REQUIRED WORK ->
Return every line from the one with "Auftrags oder Beendigung" through the one with "Comment récupérer ma", inclusive, exactly as it appears below.
DATA PROVIDED below:
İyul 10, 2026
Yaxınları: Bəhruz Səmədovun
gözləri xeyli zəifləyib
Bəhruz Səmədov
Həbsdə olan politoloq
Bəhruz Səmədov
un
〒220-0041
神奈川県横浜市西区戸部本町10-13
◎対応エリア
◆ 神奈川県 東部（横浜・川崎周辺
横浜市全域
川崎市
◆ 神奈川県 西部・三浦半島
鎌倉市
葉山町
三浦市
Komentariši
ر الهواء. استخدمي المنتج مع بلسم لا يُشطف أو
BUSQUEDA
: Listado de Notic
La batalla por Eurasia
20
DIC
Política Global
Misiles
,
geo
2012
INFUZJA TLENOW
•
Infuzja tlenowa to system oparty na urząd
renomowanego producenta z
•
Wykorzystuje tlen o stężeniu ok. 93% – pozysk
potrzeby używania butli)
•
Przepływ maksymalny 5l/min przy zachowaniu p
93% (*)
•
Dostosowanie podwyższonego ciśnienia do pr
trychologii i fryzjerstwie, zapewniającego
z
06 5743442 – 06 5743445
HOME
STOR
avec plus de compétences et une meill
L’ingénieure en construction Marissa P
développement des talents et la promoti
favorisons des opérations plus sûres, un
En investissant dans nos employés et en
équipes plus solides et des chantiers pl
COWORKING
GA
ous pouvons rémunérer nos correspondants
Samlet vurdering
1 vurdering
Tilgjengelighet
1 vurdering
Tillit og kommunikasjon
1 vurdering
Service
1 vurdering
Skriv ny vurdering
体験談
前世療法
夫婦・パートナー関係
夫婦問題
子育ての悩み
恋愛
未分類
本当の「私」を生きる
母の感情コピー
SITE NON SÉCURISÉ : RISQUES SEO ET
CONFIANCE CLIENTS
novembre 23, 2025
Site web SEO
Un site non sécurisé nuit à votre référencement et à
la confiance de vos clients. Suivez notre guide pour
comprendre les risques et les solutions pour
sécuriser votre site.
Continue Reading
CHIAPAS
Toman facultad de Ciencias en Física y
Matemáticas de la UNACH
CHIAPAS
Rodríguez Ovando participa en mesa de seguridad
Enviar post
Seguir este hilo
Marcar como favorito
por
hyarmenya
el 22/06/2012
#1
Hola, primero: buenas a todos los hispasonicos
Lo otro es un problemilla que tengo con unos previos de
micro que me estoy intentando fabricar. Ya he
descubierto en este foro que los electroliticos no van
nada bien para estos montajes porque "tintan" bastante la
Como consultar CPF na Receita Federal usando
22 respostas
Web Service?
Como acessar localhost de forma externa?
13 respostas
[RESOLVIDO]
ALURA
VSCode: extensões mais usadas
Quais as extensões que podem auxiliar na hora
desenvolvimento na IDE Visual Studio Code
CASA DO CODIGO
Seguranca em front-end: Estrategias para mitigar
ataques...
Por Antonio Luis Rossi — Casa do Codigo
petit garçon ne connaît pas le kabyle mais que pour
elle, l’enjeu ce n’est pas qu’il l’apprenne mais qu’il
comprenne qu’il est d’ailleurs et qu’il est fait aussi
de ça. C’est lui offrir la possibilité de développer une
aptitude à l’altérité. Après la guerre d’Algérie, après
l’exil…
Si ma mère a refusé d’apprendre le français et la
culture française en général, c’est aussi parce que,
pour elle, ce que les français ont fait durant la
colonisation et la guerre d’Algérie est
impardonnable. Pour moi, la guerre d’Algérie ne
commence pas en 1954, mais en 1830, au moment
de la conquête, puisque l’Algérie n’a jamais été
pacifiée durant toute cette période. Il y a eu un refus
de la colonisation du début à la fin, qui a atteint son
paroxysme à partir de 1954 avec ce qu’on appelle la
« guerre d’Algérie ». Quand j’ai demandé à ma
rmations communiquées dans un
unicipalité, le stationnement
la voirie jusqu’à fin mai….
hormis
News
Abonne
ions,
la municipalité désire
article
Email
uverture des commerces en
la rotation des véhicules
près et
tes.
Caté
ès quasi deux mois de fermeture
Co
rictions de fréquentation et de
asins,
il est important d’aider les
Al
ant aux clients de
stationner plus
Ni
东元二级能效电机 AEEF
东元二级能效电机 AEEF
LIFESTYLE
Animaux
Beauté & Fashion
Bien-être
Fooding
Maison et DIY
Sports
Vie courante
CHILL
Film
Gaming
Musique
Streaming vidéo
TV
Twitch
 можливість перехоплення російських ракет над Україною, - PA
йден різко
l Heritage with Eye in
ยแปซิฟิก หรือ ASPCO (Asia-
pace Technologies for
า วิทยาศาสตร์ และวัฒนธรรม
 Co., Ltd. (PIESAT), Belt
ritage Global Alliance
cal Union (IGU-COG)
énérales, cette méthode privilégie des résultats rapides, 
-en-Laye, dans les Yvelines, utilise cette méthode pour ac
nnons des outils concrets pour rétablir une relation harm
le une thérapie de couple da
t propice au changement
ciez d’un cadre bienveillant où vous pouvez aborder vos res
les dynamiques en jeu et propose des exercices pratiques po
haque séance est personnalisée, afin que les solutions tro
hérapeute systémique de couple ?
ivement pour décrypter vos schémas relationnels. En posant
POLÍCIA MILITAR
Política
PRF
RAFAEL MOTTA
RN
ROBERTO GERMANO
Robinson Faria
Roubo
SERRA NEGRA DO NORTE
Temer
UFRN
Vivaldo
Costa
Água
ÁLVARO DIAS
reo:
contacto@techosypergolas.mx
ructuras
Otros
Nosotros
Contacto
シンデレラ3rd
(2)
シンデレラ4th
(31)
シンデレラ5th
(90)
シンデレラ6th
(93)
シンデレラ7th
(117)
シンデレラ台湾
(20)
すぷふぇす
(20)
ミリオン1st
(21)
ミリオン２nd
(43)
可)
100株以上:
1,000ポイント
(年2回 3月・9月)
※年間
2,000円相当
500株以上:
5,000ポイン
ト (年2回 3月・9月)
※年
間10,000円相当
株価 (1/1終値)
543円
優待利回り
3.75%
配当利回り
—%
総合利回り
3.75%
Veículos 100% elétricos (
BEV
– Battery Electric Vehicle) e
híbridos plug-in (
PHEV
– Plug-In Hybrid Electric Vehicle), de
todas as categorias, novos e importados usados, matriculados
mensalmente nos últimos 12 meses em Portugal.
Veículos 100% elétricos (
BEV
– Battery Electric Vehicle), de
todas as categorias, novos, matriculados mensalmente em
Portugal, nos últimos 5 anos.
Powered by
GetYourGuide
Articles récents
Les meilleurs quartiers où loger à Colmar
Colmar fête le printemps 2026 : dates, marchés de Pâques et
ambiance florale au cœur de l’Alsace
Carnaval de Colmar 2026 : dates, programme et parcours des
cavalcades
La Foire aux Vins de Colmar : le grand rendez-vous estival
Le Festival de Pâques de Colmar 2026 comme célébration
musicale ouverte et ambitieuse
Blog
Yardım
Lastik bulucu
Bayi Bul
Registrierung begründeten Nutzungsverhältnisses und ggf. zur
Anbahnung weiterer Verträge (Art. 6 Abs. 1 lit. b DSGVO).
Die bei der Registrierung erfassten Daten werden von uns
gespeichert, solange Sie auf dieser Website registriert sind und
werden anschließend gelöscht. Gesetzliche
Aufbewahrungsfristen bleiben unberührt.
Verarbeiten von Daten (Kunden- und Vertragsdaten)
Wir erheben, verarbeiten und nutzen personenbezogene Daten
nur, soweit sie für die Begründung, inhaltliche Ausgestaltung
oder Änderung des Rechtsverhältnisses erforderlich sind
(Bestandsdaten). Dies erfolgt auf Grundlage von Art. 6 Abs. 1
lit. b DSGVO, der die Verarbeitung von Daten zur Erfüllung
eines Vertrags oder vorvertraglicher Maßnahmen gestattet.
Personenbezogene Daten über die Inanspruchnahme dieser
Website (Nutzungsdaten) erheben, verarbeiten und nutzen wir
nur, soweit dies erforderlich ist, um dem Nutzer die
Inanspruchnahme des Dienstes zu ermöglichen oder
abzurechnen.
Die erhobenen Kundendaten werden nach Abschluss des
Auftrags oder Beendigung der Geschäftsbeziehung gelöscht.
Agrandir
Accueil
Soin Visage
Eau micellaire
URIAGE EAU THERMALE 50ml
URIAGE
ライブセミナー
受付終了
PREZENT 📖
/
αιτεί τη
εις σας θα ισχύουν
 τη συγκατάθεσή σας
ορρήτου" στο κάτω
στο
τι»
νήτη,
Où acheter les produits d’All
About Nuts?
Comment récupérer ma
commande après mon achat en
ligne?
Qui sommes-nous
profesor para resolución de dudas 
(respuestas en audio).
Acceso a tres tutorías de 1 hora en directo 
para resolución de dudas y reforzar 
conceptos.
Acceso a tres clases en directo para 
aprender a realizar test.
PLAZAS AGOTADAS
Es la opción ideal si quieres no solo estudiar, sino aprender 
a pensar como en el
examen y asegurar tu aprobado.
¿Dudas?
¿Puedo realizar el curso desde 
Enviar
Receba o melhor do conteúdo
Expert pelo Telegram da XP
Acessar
End of DATA PROVIDED.
TASK RESPONSE ->
Auftrags oder Beendigung der Geschäftsbeziehung gelöscht.
Agrandir
Accueil
Soin Visage
Eau micellaire
URIAGE EAU THERMALE 50ml
URIAGE
ライブセミナー
受付終了
PREZENT 📖
/
αιτεί τη
εις σας θα ισχύουν
 τη συγκατάθεσή σας
ορρήτου" στο κάτω
στο
τι»
νήτη,
Où acheter les produits d’All
About Nuts?
Comment récupérer ma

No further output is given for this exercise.